JENEWA - Kepala hak asasi manusia (HAM) Perserikatan Bangsa-Bangsa pada Jumat (27/1) menyatakan bahwa setelah hampir dua tahun terjadinya kudeta militer di Myanmar, situasi di negara itu masih dirundung malapetaka (katastropik), seraya menyerukan agar militer ditempatkan di bawah pengawasan sipil.

"Sejak kudeta yang menggulingkan pemerintahan sipil Aung San Suu Kyi pada 1 Februari 2021, Myanmar melalui hampir semua pengukuran yang layak dan di setiap aspek hak asasi manusia mengalami kemunduran yang mendalam," kata Kepala HAM PBB, Volker Turk, dalam sebuah pernyataan.

"Meskipun ada kewajiban hukum yang jelas bagi militer untuk melindungi warga sipil dalam melakukan permusuhan, telah terjadi pengabaian yang konsisten terhadap aturan terkait hukum internasional," imbuh dia.

Turk menambahkan bahwa walau ada kewajiban itu, warga sipil justrutelah menjadi sasaran serangan yang sebenarnya mulai jadi korban serangan artileri dan serangan udara yang ditargetkan dan sembarangan, eksekusi di luar hukum, penggunaan penyiksaan, dan pembakaran seluruh desa.

Kantor Hak Asasi PBB mengatakan sedikitnya 2.890 orang telah tewas di tangan militer dan sekutunya sejak kudeta, merujuk pada sumber yang dapat dipercaya.

"Dari para korban yang tewas itu setidaknya ada 767orang yang awalnya ditahan," ungkap Turk.

Militer juga telah memenjarakan kepemimpinan negara yang dipilih secara demokratis, dan lebih dari 16.000 lainnya, kata kantor hak asasi manusia. Sementara itu, 1,2 juta orang lainnya menjadi pengungsi internal sejak kudeta, sementara lebih dari 70.000 telah meninggalkan negara itu.

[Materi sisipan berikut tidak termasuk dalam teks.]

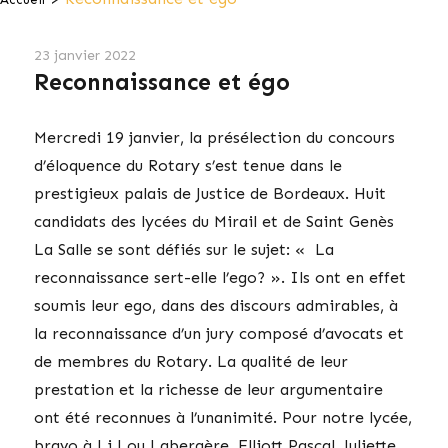
23 janvier 2022
Reconnaissance et égo
Mercredi 19 janvier, la présélection du concours
d’éloquence du Rotary s’est tenue dans le
prestigieux palais de Justice de Bordeaux. Huit
candidats des lycées du Mirail et de Saint Genès
La Salle se sont défiés sur le sujet: « La
reconnaissance sert-elle l’ego? ». Ils ont en effet
soumis leur ego, dans des discours admirables, à
la reconnaissance d’un jury composé d’avocats et
de membres du Rotary. La qualité de leur
prestation et la richesse de leur argumentaire
ont été reconnues à l’unanimité. Pour notre lycée,
bravo à Li Lou Labergère, Elliott Pascal, Juliette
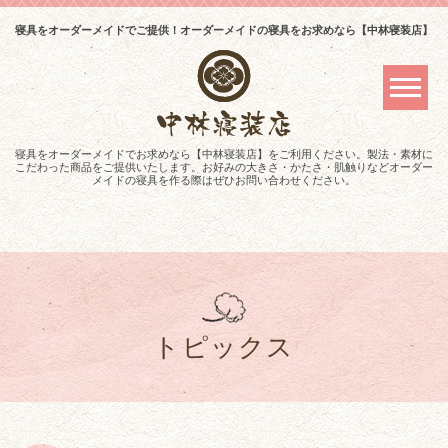
寝具をオーダーメイドでご提供！オーダーメイドの寝具をお求めなら【中林寝装店】
寝具をオーダーメイドでお求めなら【中林寝装店】をご利用ください。製法・素材に
こだわった商品をご提供いたします。お好みの大きさ・かたさ・肌触りなどオーダー
メイドの寝具を作る際はぜひお問い合わせください。
トピックス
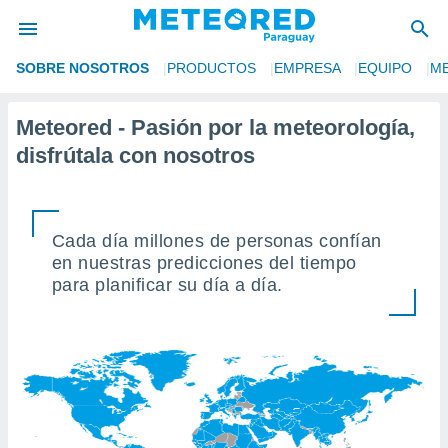
SOBRE NOSOTROS
PRODUCTOS
EMPRESA
EQUIPO
M
privacidad
o de
Meteored - Pasión por la meteorología,
om.py
disfrútala con nosotros
com.py) ha
ado por
es para
ue la
 que se
Cada día millones de personas confían
e calidad.
en nuestras predicciones del tiempo
eder a este
para planificar su día a día.
ediante las
opciones:
ookies y
e forma
d digital
ada, basada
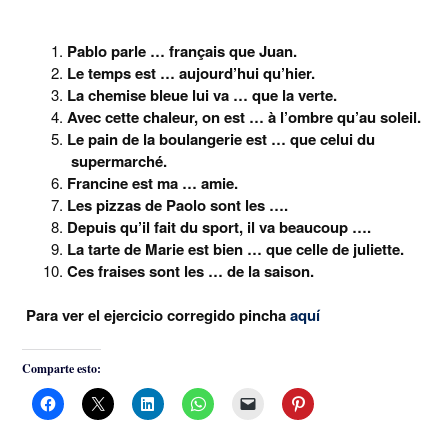
Pablo parle … français que Juan.
Le temps est … aujourd’hui qu’hier.
La chemise bleue lui va … que la verte.
Avec cette chaleur, on est … à l’ombre qu’au soleil.
Le pain de la boulangerie est … que celui du
supermarché.
Francine est ma … amie.
Les pizzas de Paolo sont les ….
Depuis qu’il fait du sport, il va beaucoup ….
La tarte de Marie est bien … que celle de juliette.
Ces fraises sont les … de la saison.
Para ver el ejercicio corregido pincha
aquí
Comparte esto:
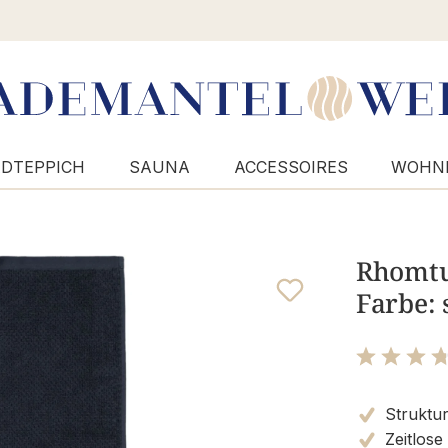
DTEPPICH
SAUNA
ACCESSOIRES
WOHN
Rhomtu
Farbe: 
Bewertung m
Struktur
Zeitlose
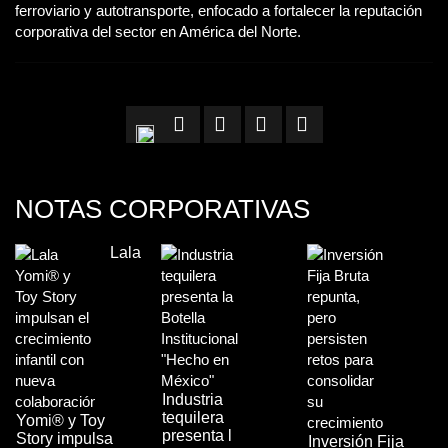
ferroviario y autotransporte, enfocado a fortalecer la reputación
corporativa del sector en América del Norte.
NOTAS CORPORATIVAS
Lala
Industria
tequilera
Yomi® y Toy
presenta l
Story impulsa
Inversión Fija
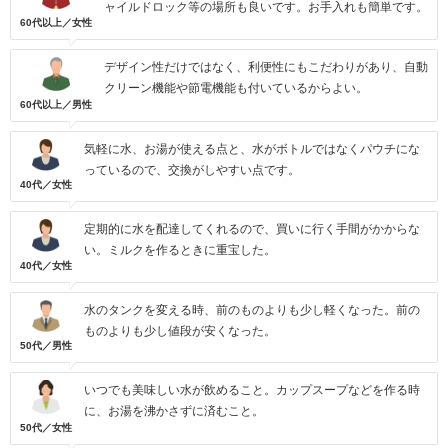
ャイルドロック等の場所も良いです。お手入れも簡単です。
60代以上／女性
デザイン性だけではなく、利便性にもこだわりがあり、自動
クリーン機能や節電機能も付いているからよい。
60代以上／男性
気軽に水、お湯が使える点と、水がボトルではなくパウチにな
っているので、交換がしやすい点です。
40代／女性
定期的に水を配達してくれるので、買いに行く手間がかからな
い。ミルクを作るときに重宝した。
40代／女性
水のタンクを変える時、前のものよりも少し軽くなった。前の
ものよりも少し値段が安くなった。
50代／男性
いつでも美味しい水が飲めること。カップスープなどを作る時
に、お湯を沸かさずに済むこと。
50代／女性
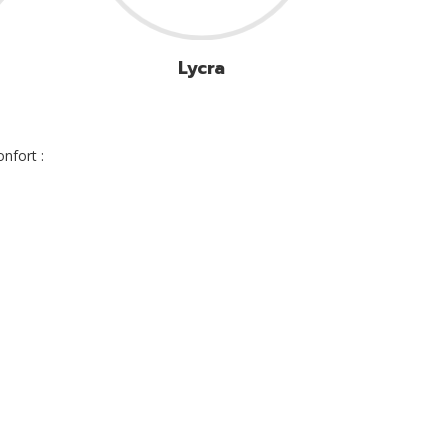
Lycra
nfort :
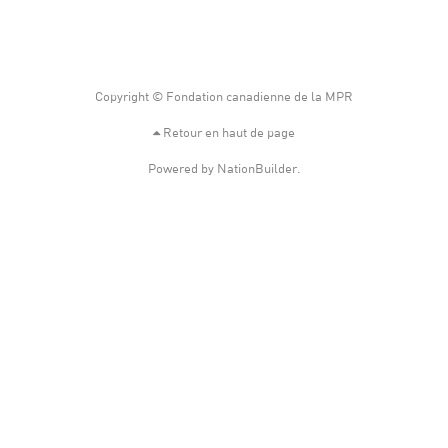
Copyright © Fondation canadienne de la MPR
Retour en haut de page
Powered by
NationBuilder
.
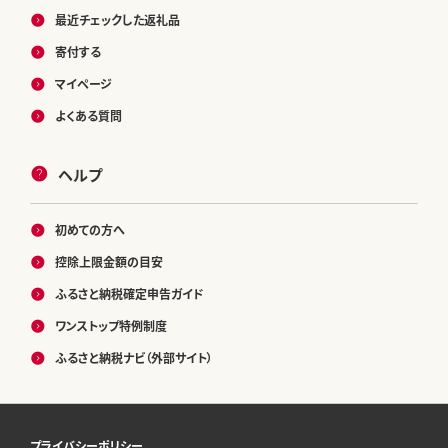
最近チェックした返礼品
寄付する
マイページ
よくある質問
ヘルプ
初めての方へ
控除上限金額の目安
ふるさと納税確定申告ガイド
ワンストップ特例制度
ふるさと納税ナビ（外部サイト）
プライバシーポリシー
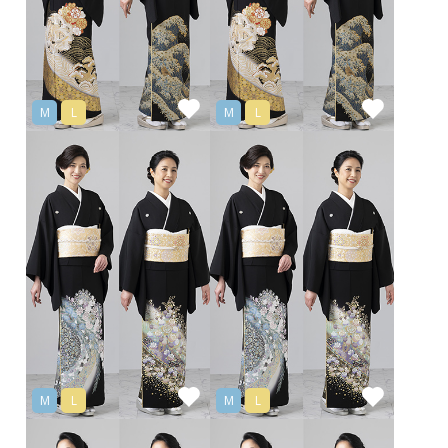
M
L
M
L
M
L
M
L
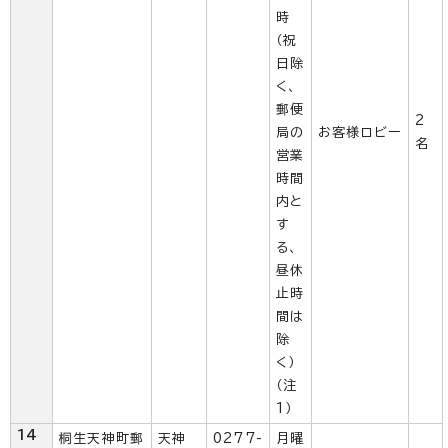
時
（祝
日除
く、
郵便
2
局の
お客様ロビー
名
営業
時間
内と
す
る、
昼休
止時
間は
除
く）
（注
1）
14
桐生天神町郵
天神
0277-
月曜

Angka pelarian itu belum termasuk dengan lebih dari satu juta orang lainnya yang melarikan diri dari penganiayaan di Myanmar selama beberapa dekade terakhir, termasuk sebagian besar populasi Muslim Rohingya di negara tersebut.

"Harus ada jalan keluar dari situasi bencana ini, yang hanya memperdalam penderitaan manusia dan pelanggaran hak setiap hari," tegas Turk. "Kekerasan telah lepas kendali dan akses kemanusiaan telah sangat dibatasi," imbuh dia.

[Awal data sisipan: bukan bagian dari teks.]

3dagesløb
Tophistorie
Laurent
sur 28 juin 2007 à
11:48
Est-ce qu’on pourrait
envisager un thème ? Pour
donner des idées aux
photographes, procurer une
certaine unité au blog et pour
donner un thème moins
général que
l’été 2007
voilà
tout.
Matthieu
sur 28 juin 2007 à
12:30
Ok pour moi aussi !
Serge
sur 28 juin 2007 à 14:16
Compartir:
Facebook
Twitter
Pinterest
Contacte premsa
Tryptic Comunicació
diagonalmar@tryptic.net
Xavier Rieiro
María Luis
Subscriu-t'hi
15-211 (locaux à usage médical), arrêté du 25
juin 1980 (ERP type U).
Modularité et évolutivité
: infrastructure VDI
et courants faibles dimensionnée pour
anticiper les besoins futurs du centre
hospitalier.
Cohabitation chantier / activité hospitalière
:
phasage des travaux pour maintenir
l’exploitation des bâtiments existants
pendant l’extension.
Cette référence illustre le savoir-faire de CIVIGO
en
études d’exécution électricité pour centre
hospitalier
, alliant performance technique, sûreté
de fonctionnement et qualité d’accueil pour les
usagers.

Turk juga menegaskan bahwa mereka yang bertanggung jawab atas serangan harian terhadap warga sipil dan pelanggaran hak asasi manusia harus dimintai pertanggungjawaban.

Selain itu Turk juga mengecam junta dengan mengatakan bahwa junta telah memperlakukan rencana yang disepakati dengan Perhimpunan Bangsa Bangsa Asia Tenggara (Asean), yang bertujuan memadamkan pertumpahan darah dan mengizinkan akses kemanusiaan, secara hina.

Aturan Pemilu

Sementara itu pada saat bersamaan, junta militer Myanmar mengambil langkah awal untuk mengadakan pemilihan parlemen, tetapi mereka melakukannya dengan memberlakukan aturan ketat pada partai politik yang dapat mempersulit pemungutan suara yang adil.

Demi meredakan tekanan internasional, pemimpin kudeta Min Aung Hlaing mengatakan pemilihan parlemen kemungkinan akan diadakan pada Agustus 2023. Sebagai langkah awal dalam proses pemilihan, militer juga mengeluarkan undang-undang setebal 20 halaman yang menetapkan peraturan yang rumit dan ketat bagi partai politik yang berharap untuk menerapkannya.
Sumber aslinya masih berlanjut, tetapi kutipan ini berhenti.